I originally asked you the first question and I got the answer 7.7 but theres other parts to the problem but Im not sure what to do

In the preparation of a mustard solution, an individual package of mustard was emptied into a beaker and the mass was determined to be 3.809
grams. The mustard was then dissolved in 50.0 ml. of distilled water. The total mass of the solution was found to be 49.401 grams. Calculate the weight percent of the mustard in the prepared solution.

7.7

The result of a micro-scale titration showed that 3.91E-5 moles of NaOH were required to titrate a 0.775 gram sample of mustard solution to an orange-red end point.

Calculate the number of grams of acetic acid in the sample of mustard solution.

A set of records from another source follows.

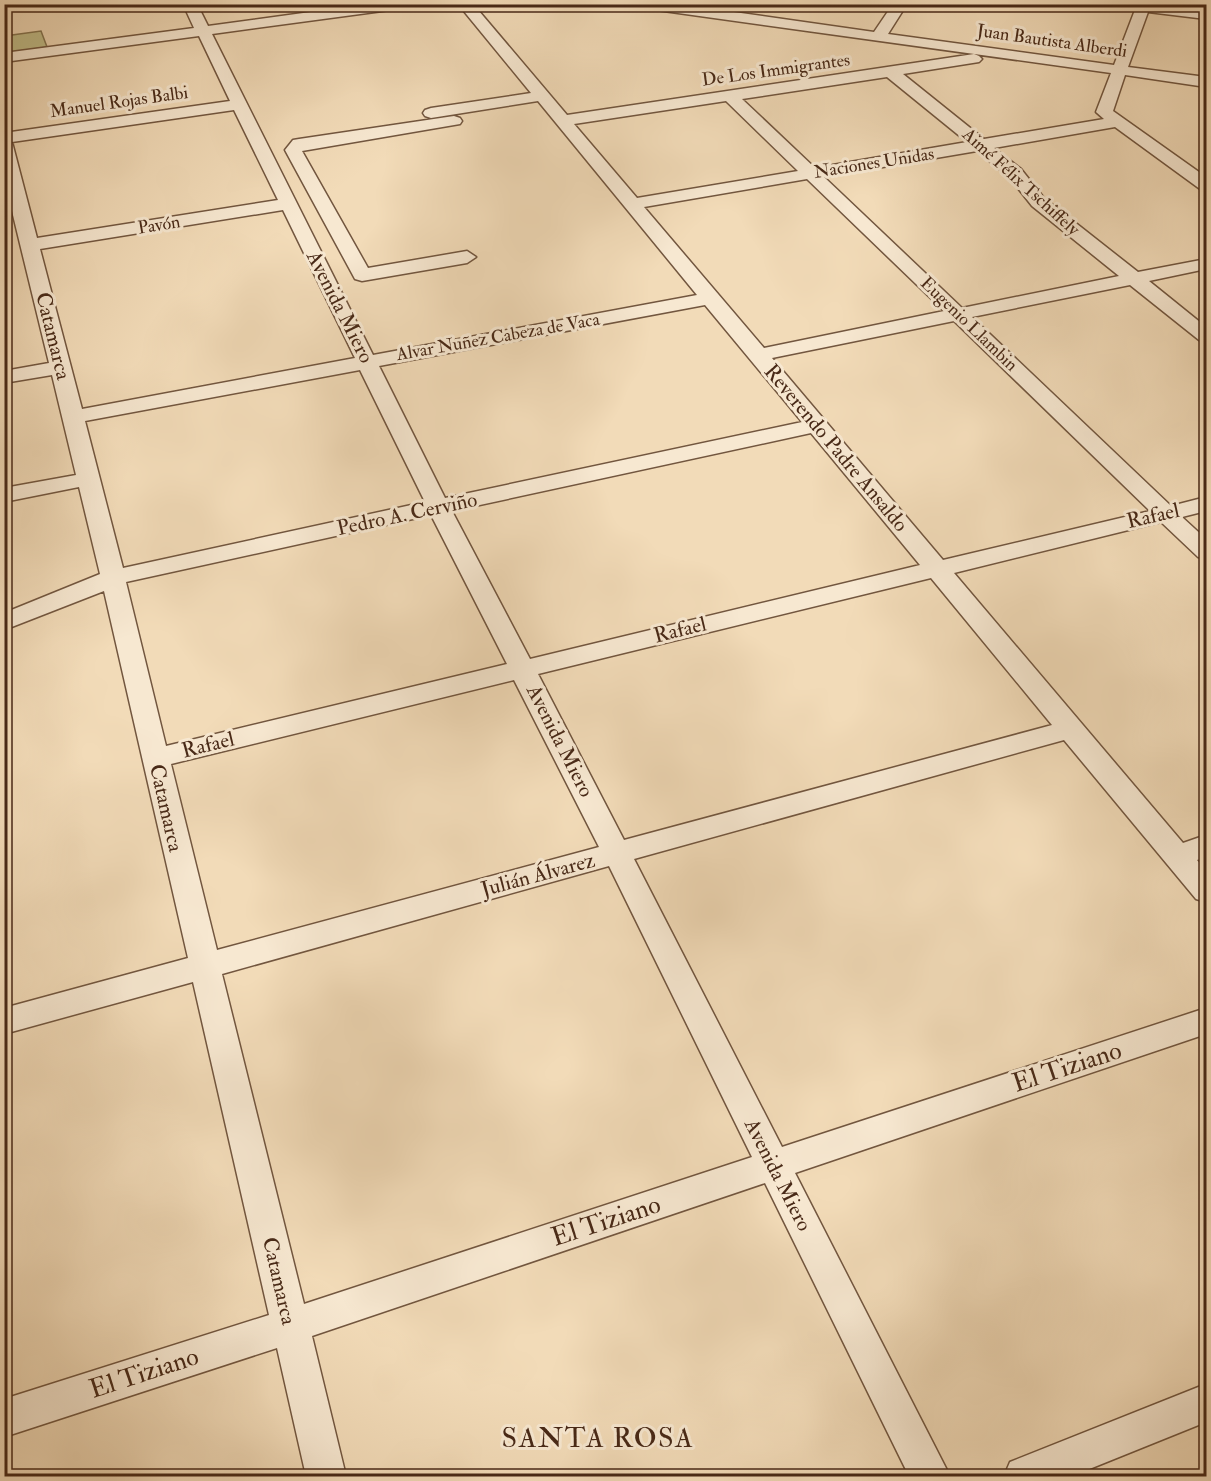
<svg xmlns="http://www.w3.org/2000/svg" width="1211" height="1481" viewBox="0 0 1211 1481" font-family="'IM FELL Double Pica',serif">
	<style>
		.green { fill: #c1be8a; stroke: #847450; stroke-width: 1.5 }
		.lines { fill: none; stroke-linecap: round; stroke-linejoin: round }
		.minor-casing { stroke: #72563f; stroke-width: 3 }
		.minor { fill: #f7e8d1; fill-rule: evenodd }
		.labels { text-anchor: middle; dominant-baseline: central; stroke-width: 6; stroke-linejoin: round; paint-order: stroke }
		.far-street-label { font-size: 18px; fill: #482917; stroke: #f7e8d1 }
		.street-label { font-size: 21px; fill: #482917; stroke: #f7e8d1 }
		.near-street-label { font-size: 26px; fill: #482917; stroke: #f7e8d1 }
		.near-quarter-label { font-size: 28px; letter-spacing: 1.5px; fill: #482917; stroke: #f7e8d1 }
	</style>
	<rect width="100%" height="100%" fill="#f2dbb8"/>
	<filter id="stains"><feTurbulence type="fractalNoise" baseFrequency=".00333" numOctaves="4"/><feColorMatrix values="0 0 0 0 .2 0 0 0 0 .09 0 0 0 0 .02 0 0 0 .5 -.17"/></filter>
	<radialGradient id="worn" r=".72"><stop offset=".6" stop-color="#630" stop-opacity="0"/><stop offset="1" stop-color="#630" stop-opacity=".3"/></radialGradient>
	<path class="green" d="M41 31 47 47 5 53V36Z"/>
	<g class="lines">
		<defs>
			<path id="minor" d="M183 4H197L208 26 369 4H412L405 8 212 34 373 355 697 295 538 101 431 118 425 116 423 113 425 110 431 108 531 93 458 4H473L567 115 974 54 979 56 982 59 979 62 903 74 984 139 1104 119 1096 112 1111 73 642 8 635 4H677L874 32 893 4H907L888 34 1114 65 1135 10 1116 4H1159L1206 11V19L1148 12 1128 67 1206 77V87L1125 75 1113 111 1206 177V190L1200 189 1115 127 994 148 1021 169 1044 198 1138 272 1206 259V269L1149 281 1206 327V342L1199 340 1130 285 972 317 1171 506 1206 497V511L1182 517 1206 539V559L1198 557 1161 522 954 573 1183 843 1206 835V857L1197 860 1206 871V902L1196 899 1064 740 634 859 782 1147 1206 1008V1034L795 1173 950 1476H909L765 1183 312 1336 346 1476H306L277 1348 4 1437V1399L269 1315 193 982 4 1034V1008L188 958 104 591 4 630V613L100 574 79 487 4 502V488L76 475 52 375 4 383V371L49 363 4 178V133L230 101 199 36 4 62V53L194 28ZM887 77 967 142 815 168 742 99ZM726 101 798 171 637 198 574 124ZM234 110 278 200 37 238 12 142ZM977 151 1009 177 1032 206 1119 276 962 308 824 177ZM807 179 944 311 764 348 644 207ZM283 210 355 358 82 409 40 249ZM705 305 802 422 445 498 379 366ZM954 321 1150 511 943 560 772 358ZM360 370 425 502 123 568 85 421ZM811 433 920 565 530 659 452 511ZM431 515 507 664 166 746 126 582ZM931 578 1052 725 624 840 538 674ZM514 680 599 847 217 950 171 764ZM609 866 752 1157 304 1304 222 974Z
				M454 116 460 118 462 121 460 124 302 151 368 268 467 251 476 257 467 263 362 281 355 279 285 150 293 140 299 139Z
				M1206 1384V1422L1072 1476H1004L1010 1462Z"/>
		</defs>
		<use href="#minor" class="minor-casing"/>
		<use href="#minor" class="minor"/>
	</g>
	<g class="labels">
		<g class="far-street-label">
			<text transform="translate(1052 41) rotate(8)">Juan Bautista Alberdi</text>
			<text transform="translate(776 70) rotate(-8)">De Los Immigrantes</text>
			<text transform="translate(119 102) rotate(-8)">Manuel Rojas Balbi</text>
			<text transform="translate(874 163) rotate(-9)">Naciones Unidas</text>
			<text transform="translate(1021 182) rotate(42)">Aimé Félix Tschiffely</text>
			<text transform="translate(159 225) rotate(-9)">Pavón</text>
			<text transform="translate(969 324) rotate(44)">Eugenio Llambin</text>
			<text transform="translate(498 337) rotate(-10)">Alvar Nuñez Cabeza de Vaca</text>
		</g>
		<g class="street-label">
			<text transform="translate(340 307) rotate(63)">Avenida Miero</text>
			<text transform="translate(53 336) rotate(76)">Catamarca</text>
			<text transform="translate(836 448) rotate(50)">Reverendo Padre Ansaldo</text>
			<text transform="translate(407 514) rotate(-12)">Pedro A. Cerviño</text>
			<text transform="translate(1153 516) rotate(-13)">Rafael</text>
			<text transform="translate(680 630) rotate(-14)">Rafael</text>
			<text transform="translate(560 741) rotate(63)">Avenida Miero</text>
			<text transform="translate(208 745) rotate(-14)">Rafael</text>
			<text transform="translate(166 808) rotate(77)">Catamarca</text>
			<text transform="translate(538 875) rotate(-15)">Julián Álvarez</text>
			<text transform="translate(778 1175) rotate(63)">Avenida Miero</text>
			<text transform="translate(279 1281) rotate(77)">Catamarca</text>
		</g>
		<g class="near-street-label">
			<text transform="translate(1067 1067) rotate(-18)">El Tiziano</text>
			<text transform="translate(606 1221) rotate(-18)">El Tiziano</text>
			<text transform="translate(144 1373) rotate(-18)">El Tiziano</text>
		</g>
		<g class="near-quarter-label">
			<text x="598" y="1438">SANTA ROSA</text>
		</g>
	</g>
	<rect width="1211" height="1481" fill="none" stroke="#f2dbb8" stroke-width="24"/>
	<rect x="6" y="6" width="1199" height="1469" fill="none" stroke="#482917" stroke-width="3"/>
	<rect x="12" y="12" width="1187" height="1457" fill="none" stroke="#482917" stroke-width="1.5"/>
	<rect width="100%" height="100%" filter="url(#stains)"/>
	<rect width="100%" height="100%" fill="url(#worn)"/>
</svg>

Calculate the weight percent of acetic acid in this titrated sample.

Using the information provided in the questions above, calculate the weight percent of acetic acid in the original package of mustard prepared above.

To calculate the weight percent of the mustard in the prepared solution, you need to use the following formula:

Weight percent = (mass of mustard / total mass of solution) x 100

In this case, the mass of mustard is given as 3.809 grams, and the total mass of the solution is 49.401 grams.

Substituting these values into the formula:

Weight percent = (3.809 / 49.401) x 100

Weight percent = 7.713%

So, the weight percent of the mustard in the prepared solution is approximately 7.713%.

Now, let's move on to the next parts of the problem. To calculate the number of grams of acetic acid in the sample of mustard solution, we need to use the given information that 3.91E-5 moles of NaOH were required to titrate a 0.775 gram sample of mustard solution.

First, we need to find the molar ratio between acetic acid and NaOH. From the balanced equation of the reaction between acetic acid (CH3COOH) and NaOH:

CH3COOH + NaOH → CH3COONa + H2O

We can see that the molar ratio is 1:1. This means that 1 mole of acetic acid reacts with 1 mole of NaOH.

Next, we can calculate the number of moles of acetic acid present in the sample using the given moles of NaOH. Since the molar ratio is 1:1, the number of moles of acetic acid is also 3.91E-5 moles.

Now, we can find the molar mass of acetic acid. The molar mass of carbon (C) is approximately 12.01 g/mol, the molar mass of hydrogen (H) is approximately 1.008 g/mol, and the molar mass of oxygen (O) is approximately 16.00 g/mol. Adding these together gives us a molar mass of acetic acid (CH3COOH) as:

12.01 + (3 x 1.008) + 16.00 = 60.05 g/mol

Finally, we can calculate the grams of acetic acid using the formula:

Grams = moles x molar mass

Grams = 3.91E-5 moles x 60.05 g/mol

Grams = 0.00234 grams

So, the number of grams of acetic acid in the sample of mustard solution is approximately 0.00234 grams.

To calculate the weight percent of acetic acid in this titrated sample, we can use the following formula:

Weight percent = (mass of acetic acid / mass of sample) x 100

In this case, the mass of acetic acid is 0.00234 grams and the mass of the sample is 0.775 grams. Substituting these values into the formula:

Weight percent = (0.00234 / 0.775) x 100

Weight percent = 0.302%

So, the weight percent of acetic acid in this titrated sample is approximately 0.302%.

Finally, to calculate the weight percent of acetic acid in the original package of mustard prepared above, we need to use the concept of conservation of mass. Since the acetic acid didn't go anywhere during the preparation of the solution, the weight percent of acetic acid in the original package must be the same as in the titrated sample, which is approximately 0.302%.

I hope this explanation helps you understand how to approach and solve these problems!